Not to go overboard on tonight's we told you so theme, but for weeks, we'd been calling for John Fox and Mike McCoy to unleash Peyton's no-huddle attack earlier within games, and were thrilled to see them do just that against New Orleans. And, like we'd also stressed, doing so did not swing the pass/run balance in favor of the air attack; as Brooks notes in his excellent piece, Manning is not all about passing - he's about getting his team into the right play call at the LOS.
Is 2012 Peyton Manning's Best Season Since 2004?
Despite one clunker—the Week 2 loss to Atlanta featuring three early interceptions—Manning has been near or above his pre-2012 career averages all year long. He has been excellent with both efficiency and volume, with at least four above average games in all six statistics shown in the above visualization.
At this point, Manning is on pace for 3.29 WPA, 176.3 EPA, 4,848 passing yards, 39 touchdowns and nine intreceptions. The stellar play of Denver’s defense will keep Manning’s WPA below what it was in Indianapolis, when Manning’s play was required to win the inevitable shootouts created by a defense often resembling cheeses from central Europe. But his projected EPA would rank only behind his 2004, 2006 (Super Bowl championship season) and 2009 seasons; his AYPA only behind 2004.
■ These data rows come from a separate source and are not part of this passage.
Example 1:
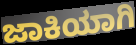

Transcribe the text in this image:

ಜಾಕಿಯಾಗಿ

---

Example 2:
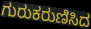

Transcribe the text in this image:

ಗುರುಕರುಣಿಸಿದ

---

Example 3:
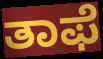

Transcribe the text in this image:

ತಾಫೆ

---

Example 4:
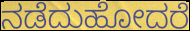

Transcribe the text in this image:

ನಡೆದುಹೋದರೆ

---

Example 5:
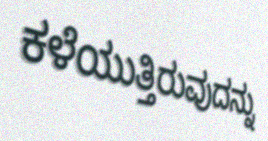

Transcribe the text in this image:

ಕಳೆಯುತ್ತಿರುವುದನ್ನು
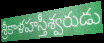
శ్రీకాళహస్తీశ్వరుడు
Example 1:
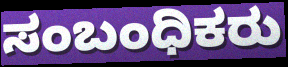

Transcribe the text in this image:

ಸಂಬಂಧಿಕರು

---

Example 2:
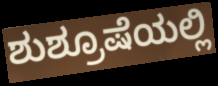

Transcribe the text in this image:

ಶುಶ್ರೂಷೆಯಲ್ಲಿ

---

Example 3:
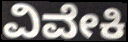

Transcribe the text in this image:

ವಿವೇಕಿ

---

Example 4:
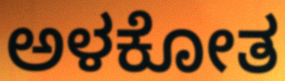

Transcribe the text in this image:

ಅಳಕೋತ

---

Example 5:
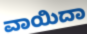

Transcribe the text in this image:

ವಾಯಿದಾ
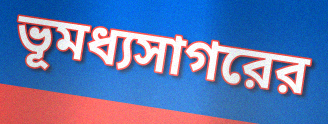
ভূমধ্যসাগরের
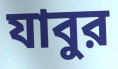
যাবুর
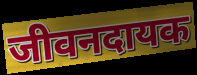
जीवनदायक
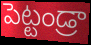
పెట్టండ్రా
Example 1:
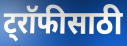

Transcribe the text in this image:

ट्रॉफीसाठी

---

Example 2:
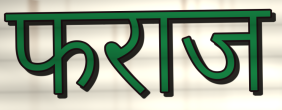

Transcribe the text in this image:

फराज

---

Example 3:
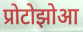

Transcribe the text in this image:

प्रोटोझोआ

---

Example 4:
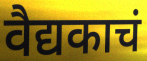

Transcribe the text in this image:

वैद्यकाचं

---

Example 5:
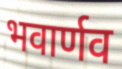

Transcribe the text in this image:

भवार्णव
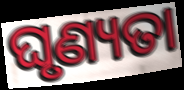
ଘୃଣ୍ୟତା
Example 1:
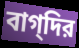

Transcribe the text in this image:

বাগ্‌দির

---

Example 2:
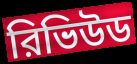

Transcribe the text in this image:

রিভিউড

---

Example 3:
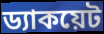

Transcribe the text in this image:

ড্যাকয়েট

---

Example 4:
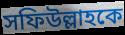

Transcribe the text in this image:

সফিউল্লাহকে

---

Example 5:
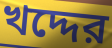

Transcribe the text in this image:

খদ্দের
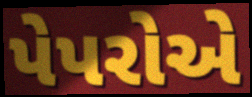
પેપરોએ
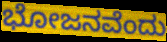
ಭೋಜನವೆಂದು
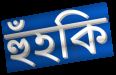
হুঁহকি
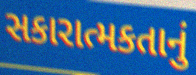
સકારાત્મકતાનું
None of us could have expected Peyton to perform at the level he's already reached so far in Denver. As for the reasoning (better talent than he had in Indy), well, we've been telling you about that since before the team even signed Manning.
With that in mind, now would be as good a time as any to revisit Ted's excellent series on the Manning offense. Now that we've all been intently watching Peyton do his thing play after play, week after week, everything Ted discussed there will make even more sense.
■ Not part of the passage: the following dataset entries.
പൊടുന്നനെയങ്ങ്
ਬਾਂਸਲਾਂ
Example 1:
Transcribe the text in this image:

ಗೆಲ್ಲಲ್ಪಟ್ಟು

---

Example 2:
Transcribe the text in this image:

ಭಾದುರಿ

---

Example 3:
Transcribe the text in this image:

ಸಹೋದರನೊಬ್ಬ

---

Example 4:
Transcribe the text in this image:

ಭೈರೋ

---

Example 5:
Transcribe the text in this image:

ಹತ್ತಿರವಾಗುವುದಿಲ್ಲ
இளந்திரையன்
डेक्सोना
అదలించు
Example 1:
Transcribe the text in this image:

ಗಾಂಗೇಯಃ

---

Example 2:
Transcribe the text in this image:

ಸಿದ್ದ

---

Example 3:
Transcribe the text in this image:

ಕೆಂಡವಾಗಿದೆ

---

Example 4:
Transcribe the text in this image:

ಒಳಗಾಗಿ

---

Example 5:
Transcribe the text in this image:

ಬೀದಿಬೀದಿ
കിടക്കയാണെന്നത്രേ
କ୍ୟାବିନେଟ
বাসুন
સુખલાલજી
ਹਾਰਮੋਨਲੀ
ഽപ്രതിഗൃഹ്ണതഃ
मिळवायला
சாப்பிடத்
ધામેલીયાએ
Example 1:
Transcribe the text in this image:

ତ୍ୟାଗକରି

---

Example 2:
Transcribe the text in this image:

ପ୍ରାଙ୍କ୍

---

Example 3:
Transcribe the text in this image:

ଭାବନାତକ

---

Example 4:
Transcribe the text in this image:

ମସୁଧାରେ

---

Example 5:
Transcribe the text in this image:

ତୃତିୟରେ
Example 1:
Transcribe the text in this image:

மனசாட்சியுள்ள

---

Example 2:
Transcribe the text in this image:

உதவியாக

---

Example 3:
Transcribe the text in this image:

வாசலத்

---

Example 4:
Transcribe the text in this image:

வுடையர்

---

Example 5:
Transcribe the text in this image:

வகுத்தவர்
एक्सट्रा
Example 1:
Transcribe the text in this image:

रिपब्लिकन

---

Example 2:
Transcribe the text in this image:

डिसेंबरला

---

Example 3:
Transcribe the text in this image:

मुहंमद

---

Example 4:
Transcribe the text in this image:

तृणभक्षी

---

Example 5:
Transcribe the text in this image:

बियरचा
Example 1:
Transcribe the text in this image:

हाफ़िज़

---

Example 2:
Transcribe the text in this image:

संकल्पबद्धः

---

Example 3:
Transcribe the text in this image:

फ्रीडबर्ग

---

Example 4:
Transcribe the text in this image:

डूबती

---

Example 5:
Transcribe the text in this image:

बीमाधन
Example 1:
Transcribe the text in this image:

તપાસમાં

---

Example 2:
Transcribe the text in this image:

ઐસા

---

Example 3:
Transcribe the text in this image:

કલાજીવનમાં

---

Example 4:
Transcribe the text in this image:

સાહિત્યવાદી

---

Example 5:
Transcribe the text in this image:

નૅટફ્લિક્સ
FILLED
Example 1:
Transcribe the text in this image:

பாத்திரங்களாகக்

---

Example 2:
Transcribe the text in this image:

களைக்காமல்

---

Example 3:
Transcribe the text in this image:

Some things came up during my time watching game film that made resting up this week less boring, so I thought I’d share them:
1. During the opening possession Sunday, Saints wideout Marques Colston ran a crossing route on 3rd and 3, and nickel linebacker Danny Trevathan dove to knock away the pass from Drew Brees, setting up the first punt of the game. Trevathan had three solo tackles plus that pass defensed in limited reps; it’s good to see him get onto the field. I think he has a bright future with Denver, and his excellent defense of a pass while in zone coverage - a weakness of his in college - suggests that he should.
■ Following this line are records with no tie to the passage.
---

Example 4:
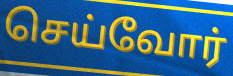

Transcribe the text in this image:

செய்வோர்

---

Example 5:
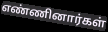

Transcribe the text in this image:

எண்ணினார்கள்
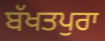
ਬੱਖਤਪੁਰਾ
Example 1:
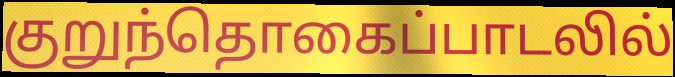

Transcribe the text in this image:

குறுந்தொகைப்பாடலில்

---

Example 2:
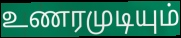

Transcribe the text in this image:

உணரமுடியும்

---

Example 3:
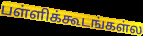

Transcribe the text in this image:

பள்ளிக்கூடங்கள்ல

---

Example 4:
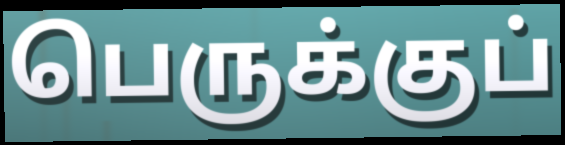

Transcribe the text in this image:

பெருக்குப்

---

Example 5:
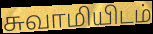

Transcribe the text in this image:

சுவாமியிடம்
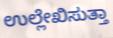
ಉಲ್ಲೇಖಿಸುತ್ತಾ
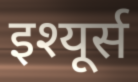
इश्यूर्स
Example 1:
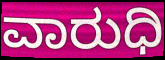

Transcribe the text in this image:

ವಾರುಧಿ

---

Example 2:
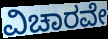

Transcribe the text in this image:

ವಿಚಾರವೇ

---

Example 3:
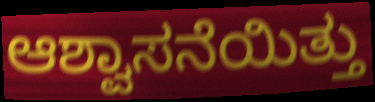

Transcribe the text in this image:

ಆಶ್ವಾಸನೆಯಿತ್ತು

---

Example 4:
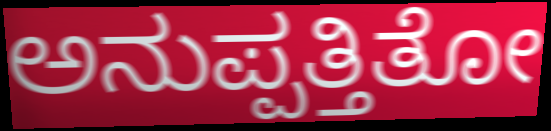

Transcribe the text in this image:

ಅನುಪ್ಪತ್ತಿತೋ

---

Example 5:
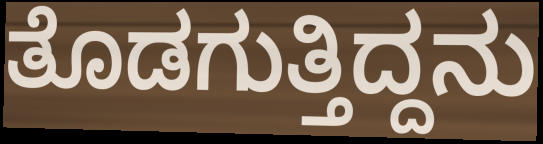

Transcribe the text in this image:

ತೊಡಗುತ್ತಿದ್ದನು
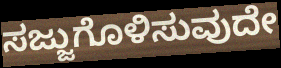
ಸಜ್ಜುಗೊಳಿಸುವುದೇ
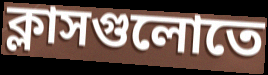
ক্লাসগুলোতে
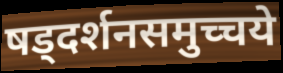
षड्दर्शनसमुच्चये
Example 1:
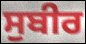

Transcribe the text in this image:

ਸੁਬੀਰ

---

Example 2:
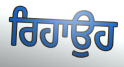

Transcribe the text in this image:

ਰਿਹਾਉਹ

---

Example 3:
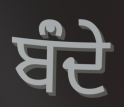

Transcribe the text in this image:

ਬਂੰਦੇ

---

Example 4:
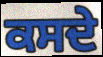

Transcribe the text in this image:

ਕਸਦੇ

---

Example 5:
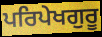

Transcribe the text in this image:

ਪਰਿਪੇਖਗੁਰੂ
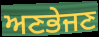
ਅਣਭੇਜਣ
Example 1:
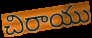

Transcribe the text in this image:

చిరాయు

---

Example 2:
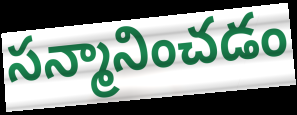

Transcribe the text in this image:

సన్మానించడం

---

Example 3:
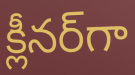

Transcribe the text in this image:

క్లీనర్‌గా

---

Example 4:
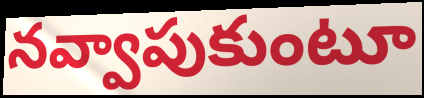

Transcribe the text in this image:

నవ్వాపుకుంటూ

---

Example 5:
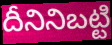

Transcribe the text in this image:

దీనినిబట్టి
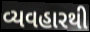
વ્યવહારથી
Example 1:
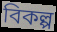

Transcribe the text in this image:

বিকল্প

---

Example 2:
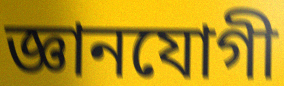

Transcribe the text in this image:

জ্ঞানযোগী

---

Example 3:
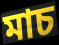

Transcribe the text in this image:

মাচ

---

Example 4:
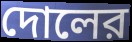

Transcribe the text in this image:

দোলের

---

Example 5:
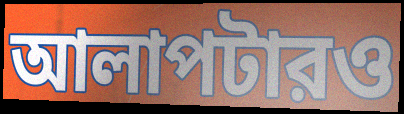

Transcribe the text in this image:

আলাপটারও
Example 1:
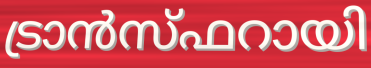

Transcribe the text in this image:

ട്രാൻസ്ഫറായി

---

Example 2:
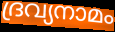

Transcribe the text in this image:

ദ്രവ്യനാമം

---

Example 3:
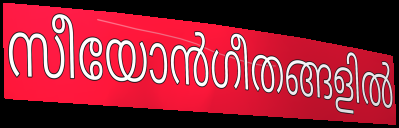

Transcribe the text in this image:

സീയോൻഗീതങ്ങളിൽ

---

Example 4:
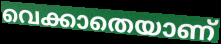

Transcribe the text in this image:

വെക്കാതെയാണ്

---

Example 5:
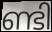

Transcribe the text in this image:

ണ്ടി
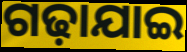
ଗଢ଼ାଯାଇ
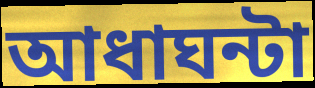
আধাঘন্টা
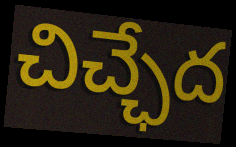
చిచ్ఛేద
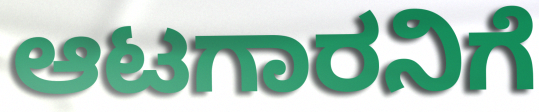
ಆಟಗಾರನಿಗೆ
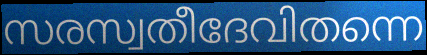
സരസ്വതീദേവിതന്നെ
I’m hoping that the team’s experience with Wesley Woodyard - seeing how that kind of drive, focus, and effort translates into production over time - should help shorten the duration before Danny sees more regular playing time. He also had one assisted tackle on special teams against NO; his reps with the nickel package were at MLB (according to PFF), so he’s been learning a new position. More power to him. He was on the field for nearly half the defensive snaps. John Fox’s comment on him was succinct: “I've been impressed with his development." Me, too.
Wesley Woodyard has been named the AFC Defensive POW for Week 8 after filling the stat sheet against New Orleans.
Woodyard piled up 13 tackles, one sack, a forced fumble, an interception, and two passes defensed in Denver's 34-14 victory. He joins Tracy Porter (Week 1), Matt Prater (Week 4), and Peyton Manning (Week 6) as Broncos to have won weekly awards this season.